PROBLEM STATEMENT:
Copy the text of every item below character for character, and leave the pictures out of your copy.

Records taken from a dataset
*** Begin section ***

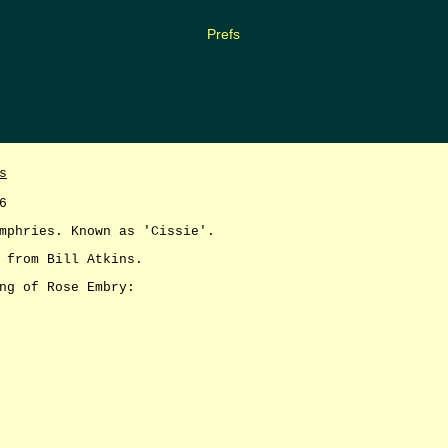
Prefs
s
6
mphries. Known as 'Cissie'.
 from Bill Atkins.
ng of Rose Embry:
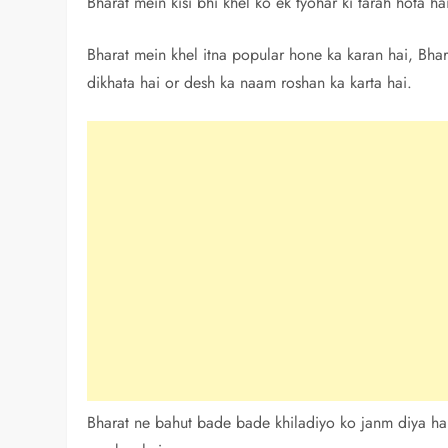
Bharat mein kisi bhi khel ko ek tyohar ki tarah hota h
Bharat mein khel itna popular hone ka karan hai, Bhar
dikhata hai or desh ka naam roshan ka karta hai.
Bharat ne bahut bade bade khiladiyo ko janm diya hai,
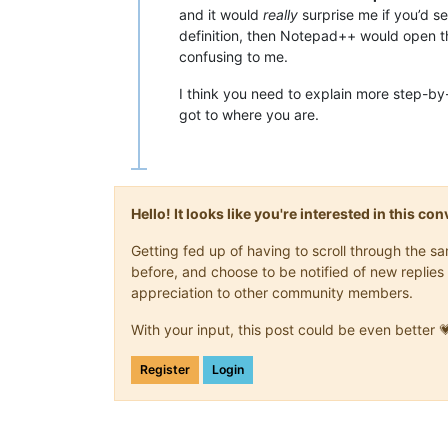
and it would
really
surprise me if you’d se
definition, then Notepad++ would open th
confusing to me.
I think you need to explain more step-b
got to where you are.
Hello! It looks like you're interested in this c
Getting fed up of having to scroll through the 
before, and choose to be notified of new replies 
appreciation to other community members.
With your input, this post could be even better 
Register
Login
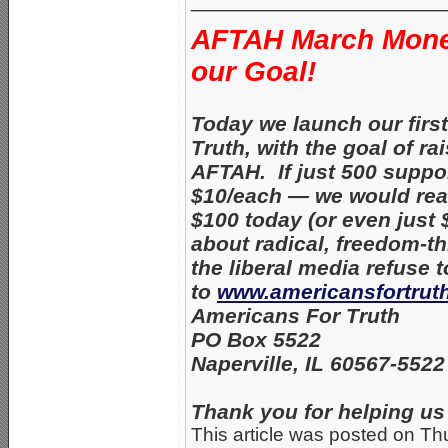
AFTAH March Mone
our Goal!
Today we launch our fir
Truth, with the goal of r
AFTAH. If just 500 suppo
$10/each — we would rea
$100 today (or even just 
about radical, freedom-
the liberal media refuse 
to
www.americansfortrut
Americans For Truth
PO Box 5522
Naperville, IL 60567-552
Thank you for helping us 
This article was posted on Th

*** End section ***

PROBLEM SOLUTION:
Prefs
s
6
mphries. Known as 'Cissie'.
 from Bill Atkins.
ng of Rose Embry:
Bharat mein kisi bhi khel ko ek tyohar ki tarah hota h
Bharat mein khel itna popular hone ka karan hai, Bhar
dikhata hai or desh ka naam roshan ka karta hai.
Bharat ne bahut bade bade khiladiyo ko janm diya hai,
and it would
really
surprise me if you’d se
definition, then Notepad++ would open th
confusing to me.
I think you need to explain more step-b
got to where you are.
Hello! It looks like you're interested in this c
Getting fed up of having to scroll through the 
before, and choose to be notified of new replies 
appreciation to other community members.
With your input, this post could be even better 
Register
Login
AFTAH March Mone
our Goal!
Today we launch our fir
Truth, with the goal of r
AFTAH. If just 500 suppo
$10/each — we would rea
$100 today (or even just 
about radical, freedom-
the liberal media refuse 
to
www.americansfortrut
Americans For Truth
PO Box 5522
Naperville, IL 60567-552
Thank you for helping us 
This article was posted on Th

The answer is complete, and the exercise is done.